One day after the South Korean Ministry of Education, Science and Technology announced that it had granted final approval for Stony Brook University to proceed with an international campus in Songdo, university officials still seemed unsure about how to respond to the leaked information.

University spokeswoman Lauren Sheprow did not deny the claims put forth by the Ministry in a press release, but suggested that any public announcement may have been premature.

“We have heard nothing official from the Ministry of Education,” she said Friday afternoon.

News of the agreement announced by the South Korean government seemed to catch everyone by surprise. University Senate President Fred Walter had no idea that any formal proposal was even being discussed, let alone sent to the Ministry for approval.

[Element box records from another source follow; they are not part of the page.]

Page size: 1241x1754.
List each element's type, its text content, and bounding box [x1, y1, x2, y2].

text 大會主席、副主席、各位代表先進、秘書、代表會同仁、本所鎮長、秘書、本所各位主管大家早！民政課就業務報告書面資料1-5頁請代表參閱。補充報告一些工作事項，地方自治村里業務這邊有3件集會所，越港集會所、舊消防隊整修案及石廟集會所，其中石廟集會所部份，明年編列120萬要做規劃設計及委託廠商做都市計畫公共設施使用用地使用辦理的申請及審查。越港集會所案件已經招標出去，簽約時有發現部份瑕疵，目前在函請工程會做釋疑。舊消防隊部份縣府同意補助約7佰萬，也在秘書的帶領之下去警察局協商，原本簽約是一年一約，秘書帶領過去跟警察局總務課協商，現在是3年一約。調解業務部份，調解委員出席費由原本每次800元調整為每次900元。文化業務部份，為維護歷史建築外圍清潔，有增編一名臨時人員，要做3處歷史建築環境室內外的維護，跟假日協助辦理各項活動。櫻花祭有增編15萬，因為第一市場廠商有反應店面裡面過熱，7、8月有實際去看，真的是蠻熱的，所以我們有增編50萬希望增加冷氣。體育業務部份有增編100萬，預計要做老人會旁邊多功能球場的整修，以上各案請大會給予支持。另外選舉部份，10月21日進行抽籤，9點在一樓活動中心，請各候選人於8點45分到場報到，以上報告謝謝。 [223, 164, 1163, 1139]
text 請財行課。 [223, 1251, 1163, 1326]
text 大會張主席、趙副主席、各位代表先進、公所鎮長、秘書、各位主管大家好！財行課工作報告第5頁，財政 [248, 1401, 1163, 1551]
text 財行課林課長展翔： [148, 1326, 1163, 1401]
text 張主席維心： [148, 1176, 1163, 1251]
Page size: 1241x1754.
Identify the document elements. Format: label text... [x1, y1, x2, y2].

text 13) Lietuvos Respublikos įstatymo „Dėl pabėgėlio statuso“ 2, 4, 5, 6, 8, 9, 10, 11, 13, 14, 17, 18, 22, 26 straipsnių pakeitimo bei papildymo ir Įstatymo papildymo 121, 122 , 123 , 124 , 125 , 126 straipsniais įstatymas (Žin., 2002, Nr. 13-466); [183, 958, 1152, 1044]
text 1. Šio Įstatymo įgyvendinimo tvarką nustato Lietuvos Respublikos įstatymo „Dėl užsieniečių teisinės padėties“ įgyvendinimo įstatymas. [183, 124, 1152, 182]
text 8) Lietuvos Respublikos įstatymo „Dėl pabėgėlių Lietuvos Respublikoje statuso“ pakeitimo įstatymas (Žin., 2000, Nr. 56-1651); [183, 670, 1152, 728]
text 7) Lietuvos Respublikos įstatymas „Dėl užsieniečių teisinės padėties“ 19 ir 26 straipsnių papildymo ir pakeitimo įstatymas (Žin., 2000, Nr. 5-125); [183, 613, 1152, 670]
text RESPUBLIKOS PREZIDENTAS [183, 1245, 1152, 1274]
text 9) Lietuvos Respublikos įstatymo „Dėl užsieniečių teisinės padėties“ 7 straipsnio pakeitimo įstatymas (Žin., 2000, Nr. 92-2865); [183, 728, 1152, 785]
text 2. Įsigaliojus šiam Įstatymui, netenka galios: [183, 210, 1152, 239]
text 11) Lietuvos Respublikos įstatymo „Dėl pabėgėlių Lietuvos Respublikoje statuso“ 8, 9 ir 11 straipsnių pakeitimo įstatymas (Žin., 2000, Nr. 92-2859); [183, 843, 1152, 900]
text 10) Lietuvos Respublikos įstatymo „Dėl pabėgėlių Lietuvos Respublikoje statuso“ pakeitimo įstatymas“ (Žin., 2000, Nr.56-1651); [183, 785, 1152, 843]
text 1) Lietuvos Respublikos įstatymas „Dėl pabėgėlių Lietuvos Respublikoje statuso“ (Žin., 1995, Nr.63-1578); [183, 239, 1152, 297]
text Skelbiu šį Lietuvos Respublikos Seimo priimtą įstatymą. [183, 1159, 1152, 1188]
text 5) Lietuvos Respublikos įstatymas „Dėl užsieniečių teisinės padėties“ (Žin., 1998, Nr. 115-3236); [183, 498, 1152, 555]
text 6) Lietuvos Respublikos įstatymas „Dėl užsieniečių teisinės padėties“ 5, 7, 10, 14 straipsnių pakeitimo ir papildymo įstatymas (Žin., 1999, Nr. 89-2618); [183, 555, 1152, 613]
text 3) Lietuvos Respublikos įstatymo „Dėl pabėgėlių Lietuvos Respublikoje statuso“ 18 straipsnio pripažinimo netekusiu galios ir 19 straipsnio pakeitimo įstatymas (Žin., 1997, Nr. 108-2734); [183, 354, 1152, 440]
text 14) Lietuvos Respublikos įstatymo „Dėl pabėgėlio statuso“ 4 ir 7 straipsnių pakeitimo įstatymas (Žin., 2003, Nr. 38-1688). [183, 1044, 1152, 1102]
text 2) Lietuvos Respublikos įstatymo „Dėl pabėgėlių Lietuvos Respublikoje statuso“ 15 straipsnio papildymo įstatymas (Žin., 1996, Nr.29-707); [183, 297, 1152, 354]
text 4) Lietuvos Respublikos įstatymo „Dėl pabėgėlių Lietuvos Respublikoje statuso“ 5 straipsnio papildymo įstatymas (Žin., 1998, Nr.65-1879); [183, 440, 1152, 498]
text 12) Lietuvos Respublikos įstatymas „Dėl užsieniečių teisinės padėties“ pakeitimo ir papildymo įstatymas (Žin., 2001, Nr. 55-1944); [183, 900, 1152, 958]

“This is the first I’ve heard of it,” said Walter when contacted by Think Magazine.

Sources from both the University Senate and Stony Brook Council have said that discussions of the Songdo campus have been minimal at best, and non-existent for months. Records kept by the University Senate show that the last time Songdo was even mentioned in a full body meeting was seven months ago, in December 2010. Even then, Songdo was only mentioned in passing by then-Provost Eric Kaler, who did not indicate that the university was preparing to make a formal proposal to the Ministry of Education.

The sudden reemergence of the South Korea campus and the apparent lack of communication between the administration and the deliberative bodies have irked some professors, who privately wish President Stanley would be more upfront when it comes to major issues that affect the entire university. Similar complaints arose when Stanley announced the sudden closure of the Southampton campus in the spring of 2010 without informing the Stony Brook Council of the decision until after the news went public.

In 2009, Stony Brook University began to aggressively explore the possibility of signing on as a partner university for a global campus initiative in Songdo, a new, international, multi-billion dollar business district outside of Seoul. The initial plan called for an undergraduate program in four disciplines that would educate as many as 1,500 students at its peak operation.

But those ambitious plans began to slowly collapse, and several of the dozen or so partner universities pulled out of the plan. By late 2010, any discussions of Songdo that were taking place in offices around campus centered around a scaled back graduate program, offering master’s degree and doctoral programs in computer science and technology and society.

College of Engineering and Applied Sciences Dean Yakov Shamash said that discussions about the graduate program continued in earnest through the Provost’s office throughout much of the last year.

“There are faculty who are prepared to participate,” said Shamash. Finding faculty willing to relocate to Korea was an issue when Songdo was first proposed in 2009, according to Walter.

News that the Ministry of Education had approved Stony Brook’s proposal surprised even Shamash, who is heading to Korea this week to meet with officials and tour the campus.